Мартин Бубер писал, что человек, целиком погруженный в Я-Оно, «подчиняясь основному слову разделения, которое создает дистанцию между Я и Оно, делит свою жизнь среди людей … на две аккуратно очерченные сферы: социальные институты и чувства, сферу Оно и сферу Я.
Институты – это то, что «вовне»: там человек преследует всевозможные цели, работает, совершает сделки, оказывает влияние, становится предпринимателем и конкурирует с другими, организует, хозяйствует, служит, проповедует. Это до некоторой степени упорядоченная и более-менее согласованная структура, где дела идут своим ходом благодаря разносторонним усилиям человеческих мускулов и мозга.

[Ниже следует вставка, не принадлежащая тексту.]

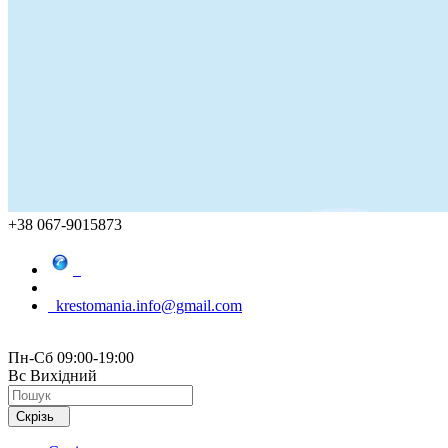
+38 067-9015873
krestomania.info@gmail.com
Пн-Сб 09:00-19:00
Вс Вихідний
Скрізь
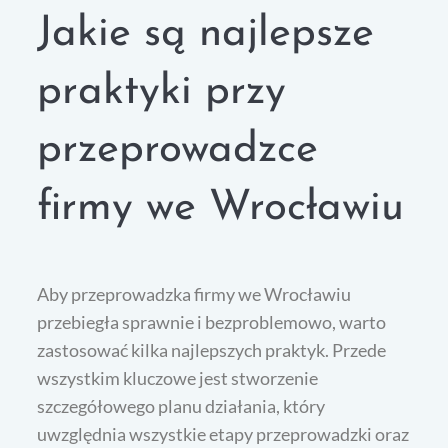
Jakie są najlepsze
praktyki przy
przeprowadzce
firmy we Wrocławiu
Aby przeprowadzka firmy we Wrocławiu
przebiegła sprawnie i bezproblemowo, warto
zastosować kilka najlepszych praktyk. Przede
wszystkim kluczowe jest stworzenie
szczegółowego planu działania, który
uwzględnia wszystkie etapy przeprowadzki oraz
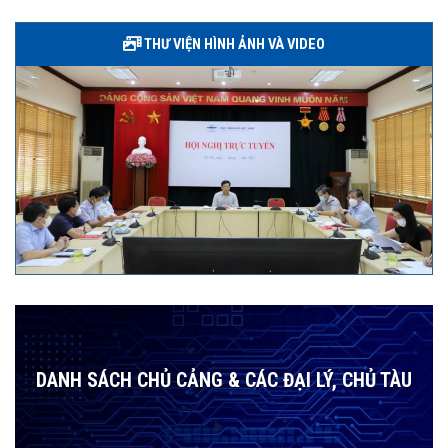
THƯ VIỆN HÌNH ẢNH VÀ VIDEO
DANH SÁCH CHỦ CẢNG & CÁC ĐẠI LÝ, CHỦ TÀU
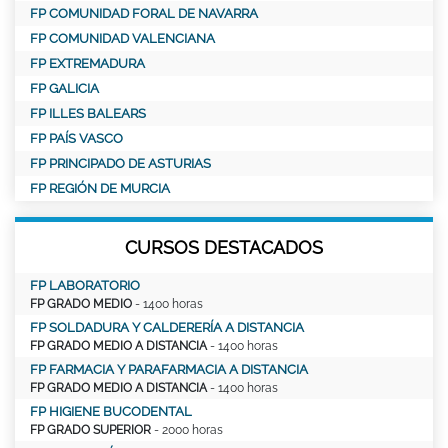
FP COMUNIDAD FORAL DE NAVARRA
FP COMUNIDAD VALENCIANA
FP EXTREMADURA
FP GALICIA
FP ILLES BALEARS
FP PAÍS VASCO
FP PRINCIPADO DE ASTURIAS
FP REGIÓN DE MURCIA
CURSOS DESTACADOS
FP LABORATORIO
FP GRADO MEDIO
- 1400 horas
FP SOLDADURA Y CALDERERÍA A DISTANCIA
FP GRADO MEDIO A DISTANCIA
- 1400 horas
FP FARMACIA Y PARAFARMACIA A DISTANCIA
FP GRADO MEDIO A DISTANCIA
- 1400 horas
FP HIGIENE BUCODENTAL
FP GRADO SUPERIOR
- 2000 horas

Чувства – это то, что «внутри»: здесь человек живет и отдыхает от своей деятельности в институтах. Здесь заинтересованному взгляду предстанет целый спектр эмоций; человек потакает своим симпатиям и антипатиям, предается удовольствиям, а также страданиям, стараясь в последнем не заходить чересчур далеко. Здесь он у себя дома и может расслабиться в кресле-качалке.
Институты – это сложный форум, чувства же – своеобразный будуар, где никогда нет недостатка в развлечениях» (там же, с.53-54).
Но «институты не образуют общественную жизнь, чувства – личную. (…) Лишь немногие поняли, что чувства не образуют личную жизнь, хотя, казалось бы, именно в них должно обитать самое личное. И если уж кто умеет, как современный человек, заниматься лишь собственными чувствами, то даже отчаяние по поводу их неподлинности не вразумит его, ибо отчаяние – тоже чувство, и чувство весьма интересное. (…)
Живое взаимное отношение включает чувства, но не порождается чувствами (с.55).
И еще: «Институт брака никогда не обновить на каких-либо иных началах, минуя извечную основу истинного брака, ядро которого в том, что двое людей открывают друг другу Ты. Ты, которое не есть Я ни одного из них, строит из этого брак. Это метафизический и метапсихический факт любви, и чувства лишь сопровождают его» (с.55). Как Вы думаете, ведь это – не бесспорное утверждение?
В заключение этой части статьи я хотел бы повторить, что диалогическая настроенность – не набор техник и не набор свойств или установок. Это такое мировосприятие, при котором человек ощущает себя находящимся в постоянном диалоге с миром. Я задаю вопросы миру, и мир задает вопросы мне. И моя жизнь это ответы на призывы бытия и на те вопросы, которые разворачиваются предо мной. Еще раз: ответ это не словесная формула, а моя актуальная жизнедеятельность.